Occidental Chemical Corp has agreed to pay New Jersey $190 million as part of a settlement to clean up the polluted Passaic River, state officials announced on Monday.
The agreement, which is subject to approval by New Jersey Superior Court, will bring to $355 million the total amount recovered by the state in litigation over the blighted waterway that flows through northern New Jersey, the Department of Environmental Protection said.
“Our objective throughout the Passaic River litigation has been to hold accountable those legally responsible for contaminating the river, and we have done so,” acting Attorney General John Hoffman said in a statement.

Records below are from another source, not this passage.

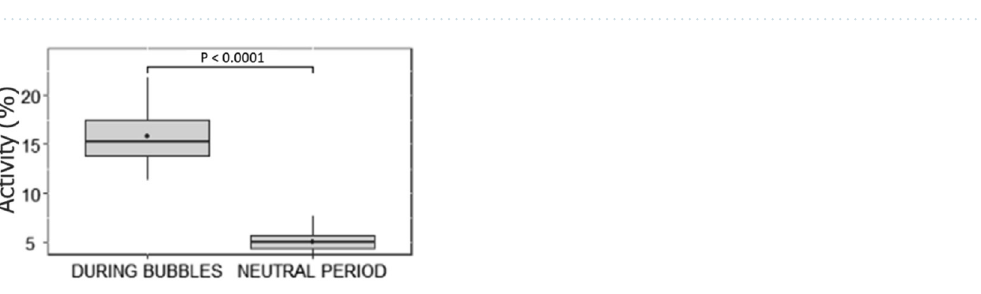
Figure 1. Median (quartiles: 25%, 75%) percentage of fish group activity (% of differing pixels between two successive images) on ( A ) day 1 and on ( B ) day 12 of conditioning. Activity is measured in the bubble area during the 15 s of bubbles until the 5 s of time gap after bubbles for all treatments, corresponding to the period before the expected feeding for treatments BUBBLE + TIME and BUBBLE (total analysis duration of 20 s). The black point inside boxes represents the mean value (Tukey post-hoc tests).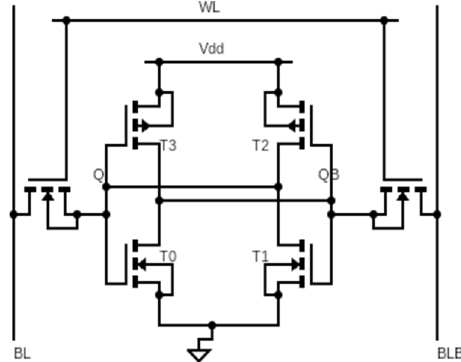
Figure 1. 6T SRAM cell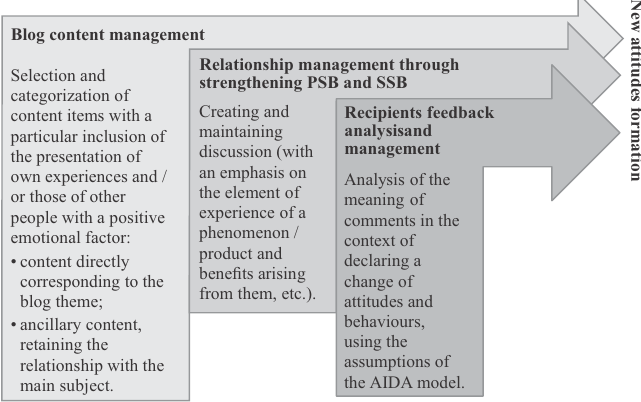
Fig. 4. Proposed model of blog content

Occidental Chemical, a unit of Occidental Petroleum Corp, bought a Newark factory once owned by Diamond Shamrock Chemicals Co, which dumped cancer-causing dioxin into the river during the manufacturing of the Vietnam War-era defoliant Agent Orange.
Several companies associated with the former Diamond Shamrock site were named in the lawsuit aimed at cleaning up the river – a federal Superfund site and one of the nation’s most polluted waterways – and Occidental was the last to settle.
Occidental was not immediately available to say if the costs of the settlement would be reflected in its financial results for the third quarter.
Because of the contamination, residents were warned against harvesting blue claw crabs from the river and from Newark Bay, a tidal bay at the confluence of the Passaic and Hackensack Rivers, environmental officials said.